The Best Post-Workout Shake In The World

Post workout shake

This is, without a doubt, my favorite recipe of all time. It’s incredibly easy to make, ridiculously cheap, and it hits a huge amount of your calorie and nutrition needs. What’s more, all it requires is a blender and about 3 minutes of your time!

I’m also a huge fan of this recipe because of how adaptable it is; you can easily substitute different ingredients for a completely different taste.

Why is this recipe great for you?

This shake is absolutely packed with protein. This will give your body a good supply of amino acids so that it can build and repair muscle.

It’s also very high in calories, making it perfect for anyone looking to add some serious size and muscle to their frame.

Oh, and don’t forget that it’s rammed full of potassium, which can help to protect against strokes and high blood pressure, as well as reducing the risk of all-cause natural death by 20%!

Then there’s the creatine component, which will significantly enhance your high-intensity exercise performance.

Nutritional information

Calories: 910kcal
Protein: 73g
Fats: 37g
Carbohydrates: 66g

Weight loss tip: Do not drink this shake!
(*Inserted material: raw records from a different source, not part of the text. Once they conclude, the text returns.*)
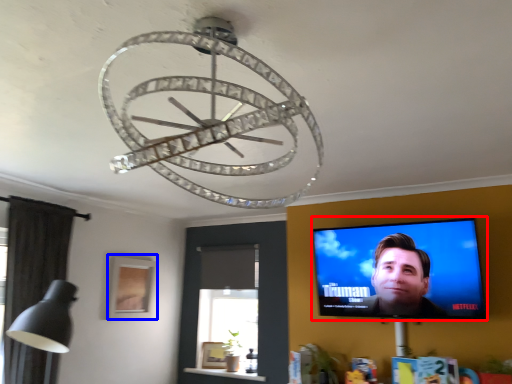
Question: Which object is further to the camera taking this photo, computer screen (highlighted by a red box) or picture frame (highlighted by a blue box)?

Choices:
 (A) computer screen
 (B) picture frame

Answer: (B)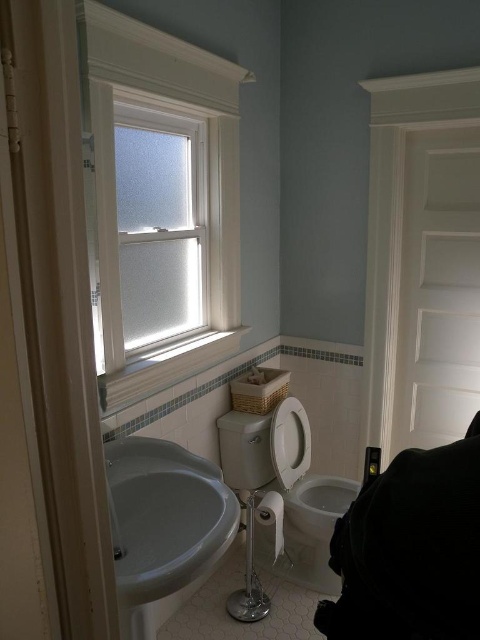
You are trying to determine which object is taller between the white glossy sink at lower left and the white glossy toilet bowl at center. Based on the scene description, which one is taller?

The white glossy toilet bowl at center is taller than the white glossy sink at lower left according to the description.

You are a plumber trying to fix a leak under the sink. You need to access the pipes located behind the white glossy sink at lower left and white glossy toilet bowl at center. Which object should you move first to reach the pipes?

You should move the white glossy sink at lower left first because it is in front of the white glossy toilet bowl at center, so moving the sink will provide access to the pipes behind both objects.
If you’re looking to lose weight but keep up your protein intake, I recommend a simple 2-scoop protein shake mixed with water. It won’t taste anywhere near as nice, but it’ll only have 200kcal.

Meal timing

As you might have guessed, the post-workout mega-shake is best consumed as soon as possible after your workout. This is a time when your body is highly insulin-sensitive, and the combination of sugars and protein in this shake will shuttle the protein to your muscles as quickly as possible.
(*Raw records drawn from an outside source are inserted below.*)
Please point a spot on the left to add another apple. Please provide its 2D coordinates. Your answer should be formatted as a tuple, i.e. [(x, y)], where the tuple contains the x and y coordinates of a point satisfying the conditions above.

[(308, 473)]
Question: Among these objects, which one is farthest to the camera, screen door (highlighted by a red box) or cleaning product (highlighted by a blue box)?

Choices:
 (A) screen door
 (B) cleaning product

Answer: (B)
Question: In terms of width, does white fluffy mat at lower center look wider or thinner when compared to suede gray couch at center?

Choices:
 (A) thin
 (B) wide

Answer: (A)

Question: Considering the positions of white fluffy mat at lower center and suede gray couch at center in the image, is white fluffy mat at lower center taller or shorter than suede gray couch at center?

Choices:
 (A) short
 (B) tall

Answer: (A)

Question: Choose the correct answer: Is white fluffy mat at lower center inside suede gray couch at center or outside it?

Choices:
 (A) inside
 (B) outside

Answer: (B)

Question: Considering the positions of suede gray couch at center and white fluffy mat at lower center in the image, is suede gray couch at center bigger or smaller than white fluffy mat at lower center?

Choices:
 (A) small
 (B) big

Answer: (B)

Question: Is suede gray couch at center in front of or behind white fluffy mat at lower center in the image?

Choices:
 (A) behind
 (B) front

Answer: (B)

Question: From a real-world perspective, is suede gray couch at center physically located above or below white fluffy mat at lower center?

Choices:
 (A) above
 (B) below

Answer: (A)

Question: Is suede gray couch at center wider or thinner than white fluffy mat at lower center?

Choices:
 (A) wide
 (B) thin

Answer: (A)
I don’t recommend this shake at any other time of day, as the sugar content is excessive if you’re not using it for a very specific purpose (i.e. training recovery). Plus, if you drink it before training, I can’t imagine you’ll feel very comfortable!

3 Gym Mistakes You’re Probably Making >>


50g chocolate protein powder (any brand)
5g creatine monohydrate (any brand)
400ml whole milk
1 scoop ice cream (any flavor is fine, but I tend to use vanilla or chocolate)
2 tbsp peanut butter
1 banana, broken into two or three chunks


As far as recipes go, this is about as simple, quick, and easy as it can possibly get. All you need to do is follow 3 steps. I’d give this a 0.5/5 difficulty rating!
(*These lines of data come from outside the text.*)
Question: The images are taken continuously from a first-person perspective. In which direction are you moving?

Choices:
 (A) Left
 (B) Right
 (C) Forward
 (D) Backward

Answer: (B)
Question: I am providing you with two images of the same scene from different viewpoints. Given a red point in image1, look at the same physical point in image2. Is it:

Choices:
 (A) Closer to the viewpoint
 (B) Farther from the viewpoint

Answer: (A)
1. Put all the ingredients into a blender.

2. Blend the ingredients together.

3. Pour into a large glass.

Yep, it really is that simple, and that’s exactly the point! You can get home from your training session and within 2 or 3 minutes you can be ready to consume a super high-calorie, high-protein meal that will support your muscle growth.

Everything You Need To Know About Warm-Ups & Cool-Downs >>

Ready to shake your nutrition up?

That’s it – my recipe for the best post-workout shake in the world! Hopefully you’ve found it helpful, and if you’re looking to stack on some serious size and strength, then I strongly recommend you give this a try for the next few weeks. Enjoy!